Hi baddancingdad, I haven't read all of the other thread, hope I'm not repeating stuff.
Every human being should be treated equally regardless of race, gender, sexuality or any other circumstance beyond their control. Every human being should be treated as an individual on the basis of their actions and decisions they make.
Yes, every human being should be treated equally. But if they are currently being treated unequally, then some seemingly unequal actions may be needed to make progress towards equality.
Fundamentally, it depends whether you think we have already reached equality: if you don't, the rest follows. If you do, then perhaps that's a whole other thread 
Male-only or male-dominated environments need to be challenged because they are elitist and perpetuate men's sense of entitlement. Women-only or dominated spaces are a fundamental requirement because they allow women space to operate and think without the oppressive nature of men.
I think it's a question of power. A women-in-politics group would give support to the underrepresented minority. If there was a profession where men were both underrepresented and faced greater obstacles and discrimination than women, then I would think it reasonable to have a men-only group, and unreasonable to have a women-only group in that profession. In society as a whole, men, white people,straight people and non-disabled people disproportionately dominate the public sphere, so oppressed-group dominated spaces are valuable to oppressed people.
-If something personal and negative is said, it is relevant who is addressing whom. If I am negative towards a woman, it is a sign of my privilege and belief that I am entitled to remind her of her place below me in the patriarchal hierarchy. If a woman says the exact same thing, it is seen as being rude by the man because he is unsettled to this challenge to his status. It is also only a drop in the ocean when compared to the millennia of abuse women have received.
Could you give an example of what "exact same thing" you mean? I'm trying to imagine the exact situation, where the same insult would be used in both directions.
Certainly insults between oppressor and oppressed aren't symmetrical. If a straight man calls a gay man a fa*ot, he is not just expressing his own anger at the gay man: he knows that that insult is effective because he has the weight of society behind him. The gay man, by that word, is reminded that whole sections of society consider his relationships disgusting or immoral, is reminded that newspaper editorials discuss how his relationship shouldn't be sanctioned by calling it a marriage, is reminded of the bullying and exclusion he may have suffered because of his sexuality. What can the gay man say in reply? I can't think of any insult for straight people, and if there is one, it will never have one hundredth of the power of "fa*ot", because it won't have all the historical and current oppression behind it.
a man's opinions and his judgement of an individual's decisions and actions - are often flawed due to his privileged position. This precludes men, to some extent, from discussion regarding human dynamics as they will naturally be prone to enforce their privilege. If I question feminism, therefore, I am seeking to continue the oppression of women.
Sort of, although I don't agree that you shouldn't question feminism - otherwise how will we be able to have a discussion?

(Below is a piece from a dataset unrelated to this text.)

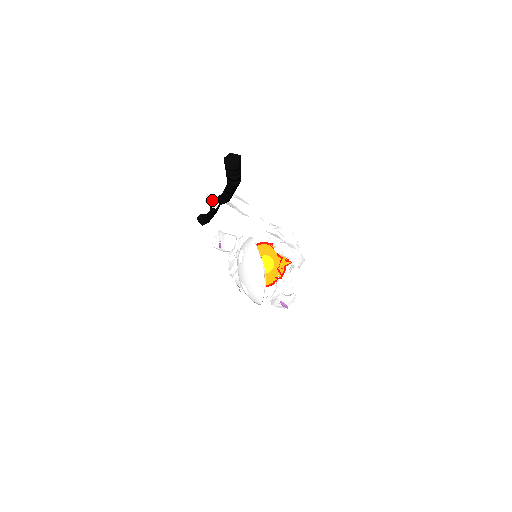
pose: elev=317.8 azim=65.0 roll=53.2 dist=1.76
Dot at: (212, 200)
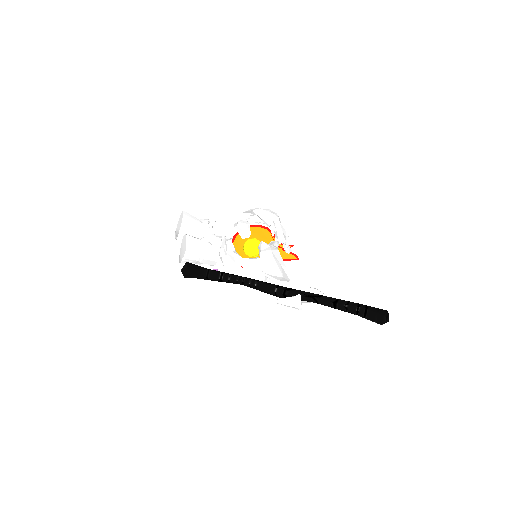
Dot at: occluded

I think it's great that you're doing it here in your own thread: sometimes men questioning feminism can be disruptive if the thread is primarily aimed at supporting a woman, so obviously context is important.
Have you read a male privilege checklist yet? I think the concept of privilege can be problematic in some ways, but it's definitely something to be aware of and think about. One of the privileges is the opportunity to be unaware of your own privilege, so for example, as a white person I have the privilege to be very unlikely to be wrongly stopped by police; I also have the privilege that I don't need to be aware of police racism, the privilege that my parents didn't have to warn me about what to do if stopped when I became a teenager. My privilege meant I felt safe when I saw a police officer, and that I could assume everyone else felt safe too. Before I learnt about this, if I had seen a black person being stopped, my blindness to my own privilege would probably mean I would make an erroneous judgement about the situation: I would assume they were a criminal and that police officers were never racist. If I learnt that the person was innocent, I might come up with other explanations, because I still trusted the police - maybe they were acting suspiciously, maybe they shouldn't go out late at night, or wear those clothes. If I then started advising the person not to do those things, then I would be making their life more difficult, because my privilege had blinded me to the real nature of the problem.
Finally, are you aware of implicit bias? This is a huge huge part of the problem - that people discriminate without even realising they are doing it. This article is interesting, and you can test yourself for different biases at Project Implicit (click on "go to the demonstration tasks").
Hope some of that was useful/ interesting - I spent way too much time writing.